Peterson couldn’t know at the time that she was watching the final performance of the Jimi Hendrix Experience, who split up that night. But she had half her mind on the possibilities connected with making the phone call. When she did, it wasn’t what she’d hoped for. “[S]omeone answered! It was a girl. My heart sank. This was definitely not in the plans. I could hear loud music and what sounded like a party going on in the background. ‘Is Jimi there?’ I asked, trying not to sound as disappointed as I was. ‘Whosis?’ she slurred. ‘Tell him it’s Cassandra.’ I heard her yell Jimi’s name a couple of times, then I waited for what seemed like an eternity. ‘Wh000ttrrrrrr shugumm uh huh rrrgggh.’ It was Jimi’s voice. ‘Jimi, Jimi! Hi! It’s me, Cassandra! Remember? The girl you met backstage?’” That’s all the sense she got from him until he finally dropped the handset on the floor. “I stayed on the line for a minute listening to the sounds of partying, tears welling up in my eyes. Finally, I put the receiver back on its cradle. As if I wasn’t already bummed enough, Cindy was so angry that I hadn’t asked him where he was staying that she refused to speak to me. All this made for a long, silent drive back to Colorado Springs.”

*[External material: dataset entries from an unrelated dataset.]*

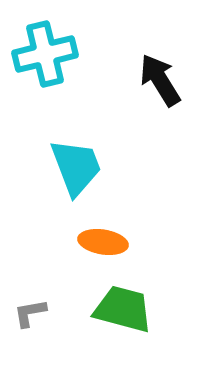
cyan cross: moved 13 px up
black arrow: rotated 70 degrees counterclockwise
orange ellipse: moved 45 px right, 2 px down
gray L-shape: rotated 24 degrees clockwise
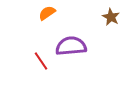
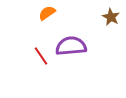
red line: moved 5 px up
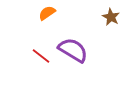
purple semicircle: moved 2 px right, 4 px down; rotated 36 degrees clockwise
red line: rotated 18 degrees counterclockwise
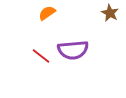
brown star: moved 1 px left, 4 px up
purple semicircle: rotated 144 degrees clockwise
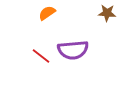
brown star: moved 3 px left; rotated 24 degrees counterclockwise
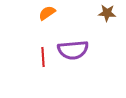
red line: moved 2 px right, 1 px down; rotated 48 degrees clockwise
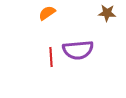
purple semicircle: moved 5 px right
red line: moved 8 px right
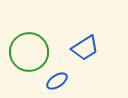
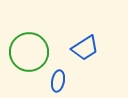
blue ellipse: moved 1 px right; rotated 45 degrees counterclockwise
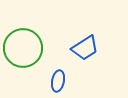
green circle: moved 6 px left, 4 px up
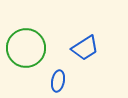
green circle: moved 3 px right
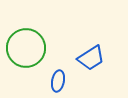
blue trapezoid: moved 6 px right, 10 px down
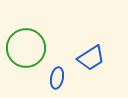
blue ellipse: moved 1 px left, 3 px up
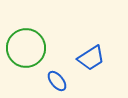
blue ellipse: moved 3 px down; rotated 50 degrees counterclockwise
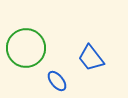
blue trapezoid: rotated 84 degrees clockwise
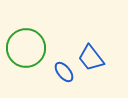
blue ellipse: moved 7 px right, 9 px up
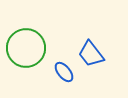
blue trapezoid: moved 4 px up
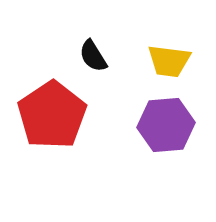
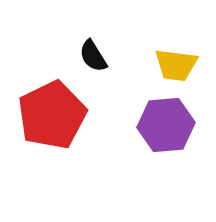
yellow trapezoid: moved 7 px right, 4 px down
red pentagon: rotated 8 degrees clockwise
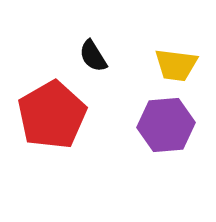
red pentagon: rotated 4 degrees counterclockwise
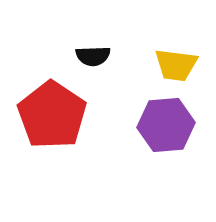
black semicircle: rotated 60 degrees counterclockwise
red pentagon: rotated 8 degrees counterclockwise
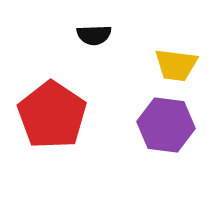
black semicircle: moved 1 px right, 21 px up
purple hexagon: rotated 12 degrees clockwise
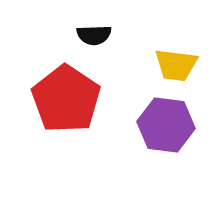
red pentagon: moved 14 px right, 16 px up
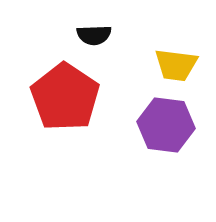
red pentagon: moved 1 px left, 2 px up
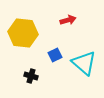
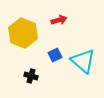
red arrow: moved 9 px left
yellow hexagon: rotated 16 degrees clockwise
cyan triangle: moved 1 px left, 2 px up
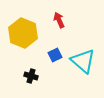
red arrow: rotated 98 degrees counterclockwise
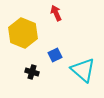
red arrow: moved 3 px left, 7 px up
cyan triangle: moved 9 px down
black cross: moved 1 px right, 4 px up
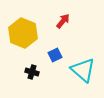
red arrow: moved 7 px right, 8 px down; rotated 63 degrees clockwise
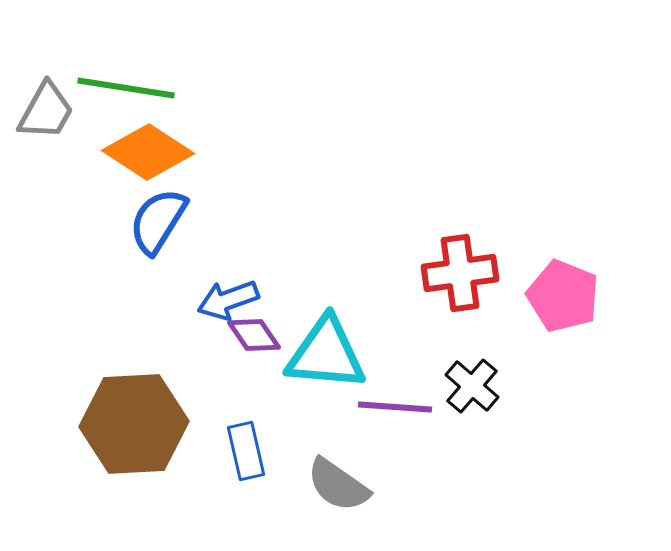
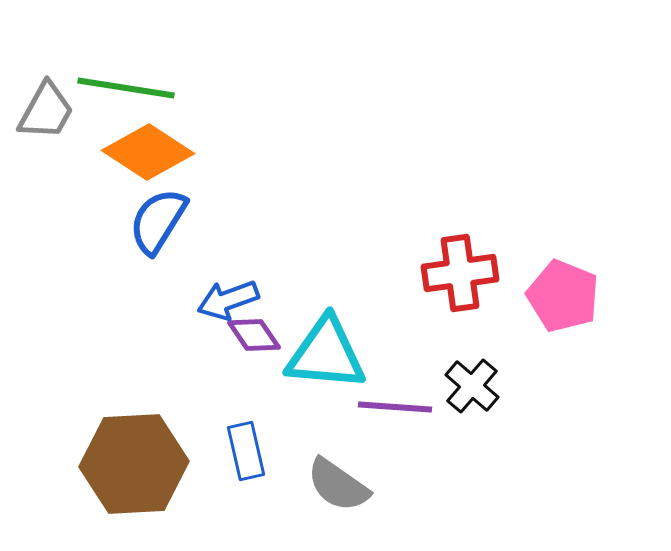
brown hexagon: moved 40 px down
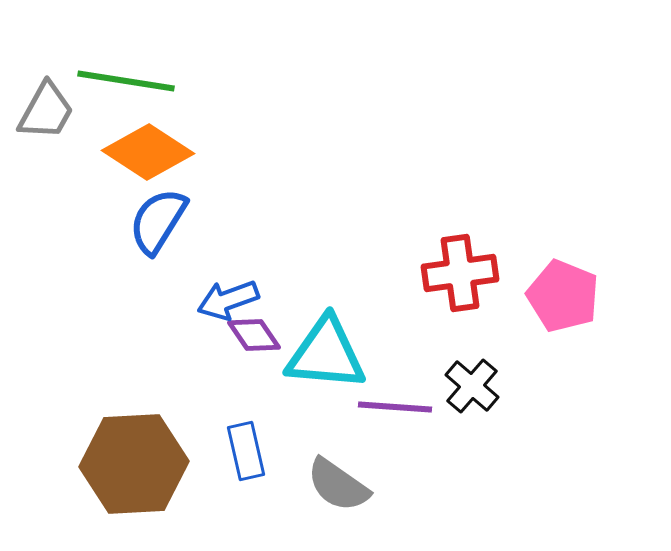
green line: moved 7 px up
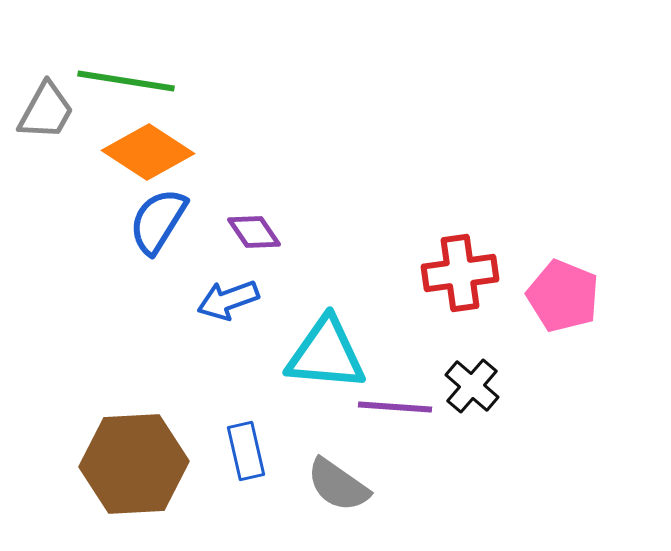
purple diamond: moved 103 px up
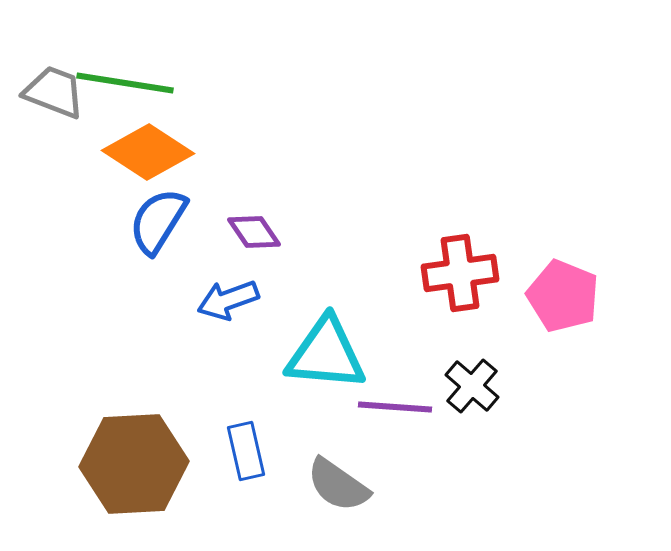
green line: moved 1 px left, 2 px down
gray trapezoid: moved 8 px right, 19 px up; rotated 98 degrees counterclockwise
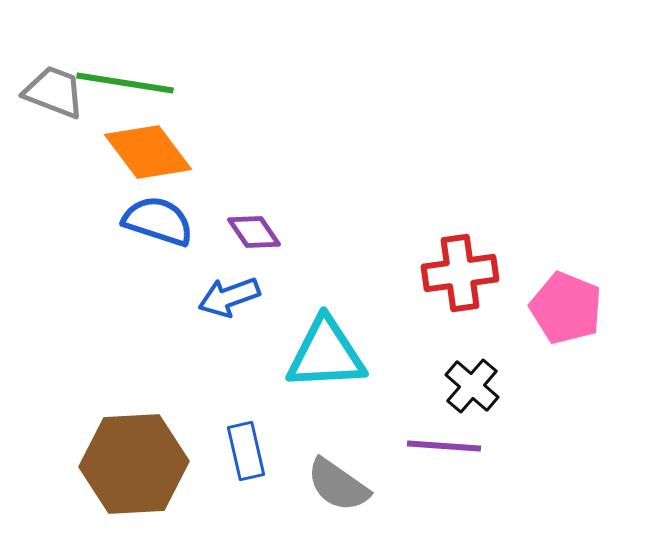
orange diamond: rotated 20 degrees clockwise
blue semicircle: rotated 76 degrees clockwise
pink pentagon: moved 3 px right, 12 px down
blue arrow: moved 1 px right, 3 px up
cyan triangle: rotated 8 degrees counterclockwise
purple line: moved 49 px right, 39 px down
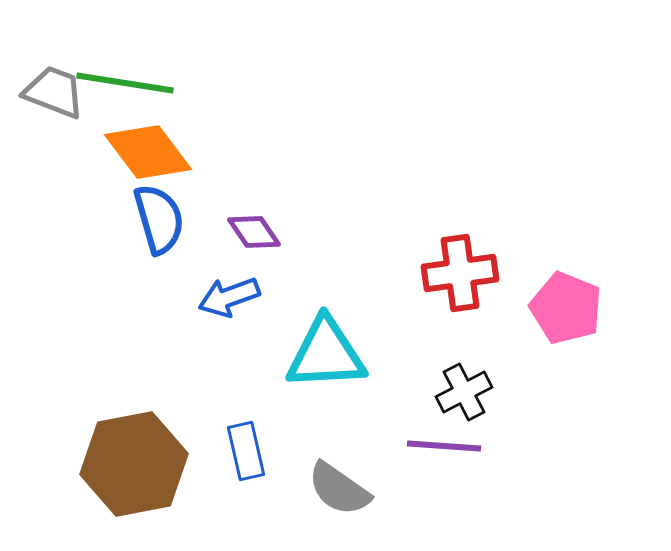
blue semicircle: moved 1 px right, 2 px up; rotated 56 degrees clockwise
black cross: moved 8 px left, 6 px down; rotated 22 degrees clockwise
brown hexagon: rotated 8 degrees counterclockwise
gray semicircle: moved 1 px right, 4 px down
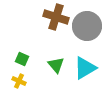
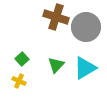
gray circle: moved 1 px left, 1 px down
green square: rotated 24 degrees clockwise
green triangle: rotated 24 degrees clockwise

Reflecting on her groupie era, Peterson, now 70, admitted it had caused issues with her parents, but noted: “For all my crazy prick-teasing behavior, I never found myself in any serious trouble while chasing bands. I got thrown out of a room or two when I wouldn’t put out, but I was lucky. It was definitely a more innocent time. Hippies were preaching ‘peace not war,’ love-ins and flower power abounded, and young people were sure they were going to save the world. Life in the ‘60s, for the counterculture – of which music was a centerpiece – was all about beauty, honesty, and fun; but most of all, love.”